* [Work required]: Exactly as written, output the lines below starting from the first and ending with the line that contains "(which-key-mode 1)"; omit pictures.

[Dataset entries]
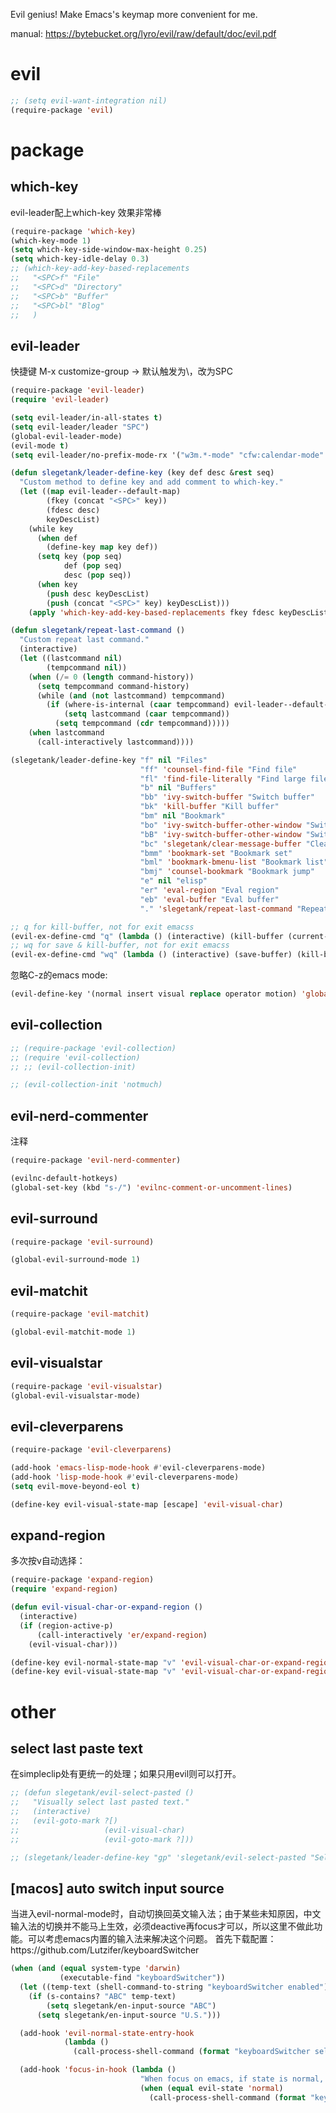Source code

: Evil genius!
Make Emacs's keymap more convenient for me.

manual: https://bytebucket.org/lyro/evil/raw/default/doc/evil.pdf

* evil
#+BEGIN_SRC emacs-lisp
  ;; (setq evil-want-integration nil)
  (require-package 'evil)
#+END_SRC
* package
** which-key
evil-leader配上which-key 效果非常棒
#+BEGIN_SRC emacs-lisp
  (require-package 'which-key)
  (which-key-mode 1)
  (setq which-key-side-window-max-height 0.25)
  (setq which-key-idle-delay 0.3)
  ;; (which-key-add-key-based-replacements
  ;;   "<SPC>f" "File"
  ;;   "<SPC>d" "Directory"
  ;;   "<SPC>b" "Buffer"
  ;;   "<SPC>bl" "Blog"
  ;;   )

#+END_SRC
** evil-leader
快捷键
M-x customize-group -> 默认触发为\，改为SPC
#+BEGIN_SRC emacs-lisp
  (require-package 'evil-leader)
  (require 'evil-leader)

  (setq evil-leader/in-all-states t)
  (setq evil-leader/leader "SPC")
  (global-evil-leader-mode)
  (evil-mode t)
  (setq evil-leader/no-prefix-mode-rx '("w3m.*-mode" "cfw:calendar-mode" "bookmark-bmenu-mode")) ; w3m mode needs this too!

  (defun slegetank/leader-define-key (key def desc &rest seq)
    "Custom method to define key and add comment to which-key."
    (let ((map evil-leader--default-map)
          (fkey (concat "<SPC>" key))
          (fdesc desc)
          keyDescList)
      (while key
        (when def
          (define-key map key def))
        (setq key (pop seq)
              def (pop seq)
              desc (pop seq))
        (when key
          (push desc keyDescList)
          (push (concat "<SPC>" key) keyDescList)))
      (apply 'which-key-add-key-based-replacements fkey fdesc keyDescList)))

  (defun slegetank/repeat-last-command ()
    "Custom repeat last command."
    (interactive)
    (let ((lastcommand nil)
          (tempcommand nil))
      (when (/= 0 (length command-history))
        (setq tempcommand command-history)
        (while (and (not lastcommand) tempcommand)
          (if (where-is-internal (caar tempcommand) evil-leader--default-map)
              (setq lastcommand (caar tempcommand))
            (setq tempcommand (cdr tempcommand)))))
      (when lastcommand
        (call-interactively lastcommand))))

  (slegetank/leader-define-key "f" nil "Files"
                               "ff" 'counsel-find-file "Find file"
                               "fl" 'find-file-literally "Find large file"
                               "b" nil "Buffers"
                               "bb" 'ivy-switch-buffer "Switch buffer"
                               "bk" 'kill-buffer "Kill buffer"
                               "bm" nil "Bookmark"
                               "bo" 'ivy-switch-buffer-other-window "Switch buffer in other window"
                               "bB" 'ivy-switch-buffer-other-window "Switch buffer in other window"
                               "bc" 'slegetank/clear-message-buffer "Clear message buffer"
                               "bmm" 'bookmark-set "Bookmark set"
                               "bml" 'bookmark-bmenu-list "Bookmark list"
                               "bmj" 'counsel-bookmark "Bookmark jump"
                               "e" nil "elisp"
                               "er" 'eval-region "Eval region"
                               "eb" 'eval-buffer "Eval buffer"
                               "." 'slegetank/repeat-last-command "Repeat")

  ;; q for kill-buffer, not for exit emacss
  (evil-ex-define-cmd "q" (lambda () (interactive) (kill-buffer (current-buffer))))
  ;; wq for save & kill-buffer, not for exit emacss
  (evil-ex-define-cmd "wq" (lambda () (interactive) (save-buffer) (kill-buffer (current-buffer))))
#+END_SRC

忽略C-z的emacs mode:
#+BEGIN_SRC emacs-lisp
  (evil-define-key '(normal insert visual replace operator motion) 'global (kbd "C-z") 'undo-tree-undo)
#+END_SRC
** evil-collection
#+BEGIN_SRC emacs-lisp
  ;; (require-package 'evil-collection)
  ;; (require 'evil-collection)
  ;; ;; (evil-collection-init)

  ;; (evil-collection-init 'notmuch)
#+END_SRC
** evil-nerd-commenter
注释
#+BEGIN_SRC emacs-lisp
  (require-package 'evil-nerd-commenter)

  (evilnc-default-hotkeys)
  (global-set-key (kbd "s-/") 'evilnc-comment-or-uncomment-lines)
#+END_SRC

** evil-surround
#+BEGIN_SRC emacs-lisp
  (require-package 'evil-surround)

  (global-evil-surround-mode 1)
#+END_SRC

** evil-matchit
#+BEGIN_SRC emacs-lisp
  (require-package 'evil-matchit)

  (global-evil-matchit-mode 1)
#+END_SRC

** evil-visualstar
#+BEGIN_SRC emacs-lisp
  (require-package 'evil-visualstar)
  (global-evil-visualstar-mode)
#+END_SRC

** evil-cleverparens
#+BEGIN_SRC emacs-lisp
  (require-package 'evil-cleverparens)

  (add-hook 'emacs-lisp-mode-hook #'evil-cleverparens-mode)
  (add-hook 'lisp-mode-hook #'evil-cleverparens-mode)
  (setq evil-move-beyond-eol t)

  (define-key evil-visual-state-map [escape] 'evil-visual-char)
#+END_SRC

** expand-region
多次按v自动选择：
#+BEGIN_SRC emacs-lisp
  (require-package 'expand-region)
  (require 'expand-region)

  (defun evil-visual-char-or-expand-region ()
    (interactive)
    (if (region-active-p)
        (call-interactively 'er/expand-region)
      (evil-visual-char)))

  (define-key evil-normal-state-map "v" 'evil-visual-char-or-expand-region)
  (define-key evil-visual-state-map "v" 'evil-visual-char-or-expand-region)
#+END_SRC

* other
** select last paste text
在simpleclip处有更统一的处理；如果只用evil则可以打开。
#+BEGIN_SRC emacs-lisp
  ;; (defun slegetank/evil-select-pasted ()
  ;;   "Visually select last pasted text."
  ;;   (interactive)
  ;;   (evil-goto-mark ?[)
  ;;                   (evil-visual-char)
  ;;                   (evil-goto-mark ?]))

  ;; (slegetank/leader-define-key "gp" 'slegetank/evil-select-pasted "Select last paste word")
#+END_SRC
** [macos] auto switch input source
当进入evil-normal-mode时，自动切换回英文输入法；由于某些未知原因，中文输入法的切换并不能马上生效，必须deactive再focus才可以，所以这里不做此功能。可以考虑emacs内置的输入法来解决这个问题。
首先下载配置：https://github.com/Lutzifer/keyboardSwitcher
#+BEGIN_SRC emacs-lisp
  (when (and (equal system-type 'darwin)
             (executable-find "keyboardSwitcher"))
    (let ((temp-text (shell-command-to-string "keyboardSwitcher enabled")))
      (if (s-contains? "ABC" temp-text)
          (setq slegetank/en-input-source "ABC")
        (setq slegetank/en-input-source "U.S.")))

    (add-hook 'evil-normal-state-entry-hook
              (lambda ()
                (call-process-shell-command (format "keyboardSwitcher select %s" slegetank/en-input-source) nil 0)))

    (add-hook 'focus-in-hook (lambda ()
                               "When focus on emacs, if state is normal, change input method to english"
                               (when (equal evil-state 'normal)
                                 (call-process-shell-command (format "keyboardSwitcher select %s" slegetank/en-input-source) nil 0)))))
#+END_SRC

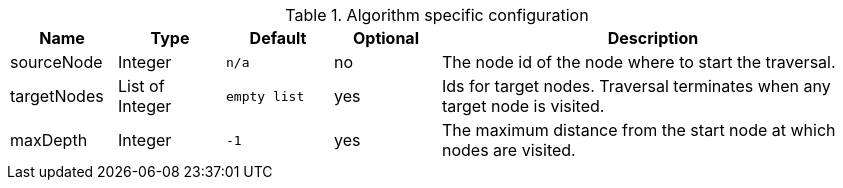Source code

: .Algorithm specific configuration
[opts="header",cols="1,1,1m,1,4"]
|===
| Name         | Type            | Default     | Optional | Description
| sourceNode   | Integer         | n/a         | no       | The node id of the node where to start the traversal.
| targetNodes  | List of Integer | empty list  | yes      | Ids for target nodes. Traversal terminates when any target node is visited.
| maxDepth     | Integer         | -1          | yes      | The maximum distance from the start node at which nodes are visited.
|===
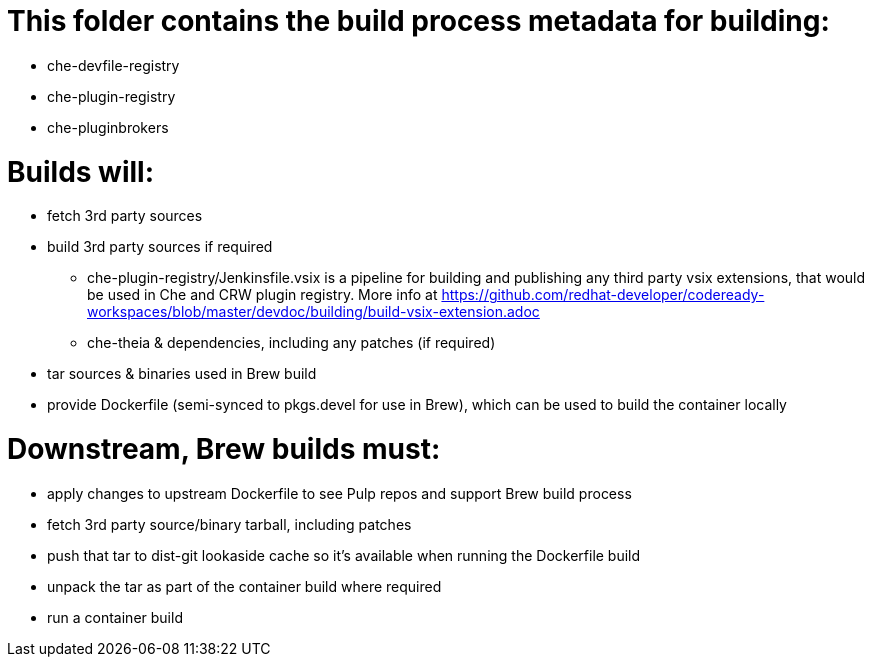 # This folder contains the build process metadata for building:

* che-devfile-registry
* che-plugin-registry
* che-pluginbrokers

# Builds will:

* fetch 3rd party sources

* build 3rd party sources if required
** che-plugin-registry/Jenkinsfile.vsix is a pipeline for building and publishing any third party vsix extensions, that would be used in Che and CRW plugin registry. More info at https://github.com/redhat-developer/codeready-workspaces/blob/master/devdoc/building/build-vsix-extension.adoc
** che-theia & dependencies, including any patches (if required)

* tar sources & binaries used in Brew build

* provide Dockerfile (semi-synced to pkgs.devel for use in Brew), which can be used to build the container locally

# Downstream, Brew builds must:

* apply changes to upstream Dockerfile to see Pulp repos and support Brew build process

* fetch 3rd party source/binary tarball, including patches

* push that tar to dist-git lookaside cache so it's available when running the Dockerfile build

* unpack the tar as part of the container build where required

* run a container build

* [Answer space]:
Source code

: Evil genius!
Make Emacs's keymap more convenient for me.

manual: https://bytebucket.org/lyro/evil/raw/default/doc/evil.pdf

* evil
#+BEGIN_SRC emacs-lisp
  ;; (setq evil-want-integration nil)
  (require-package 'evil)
#+END_SRC
* package
** which-key
evil-leader配上which-key 效果非常棒
#+BEGIN_SRC emacs-lisp
  (require-package 'which-key)
  (which-key-mode 1)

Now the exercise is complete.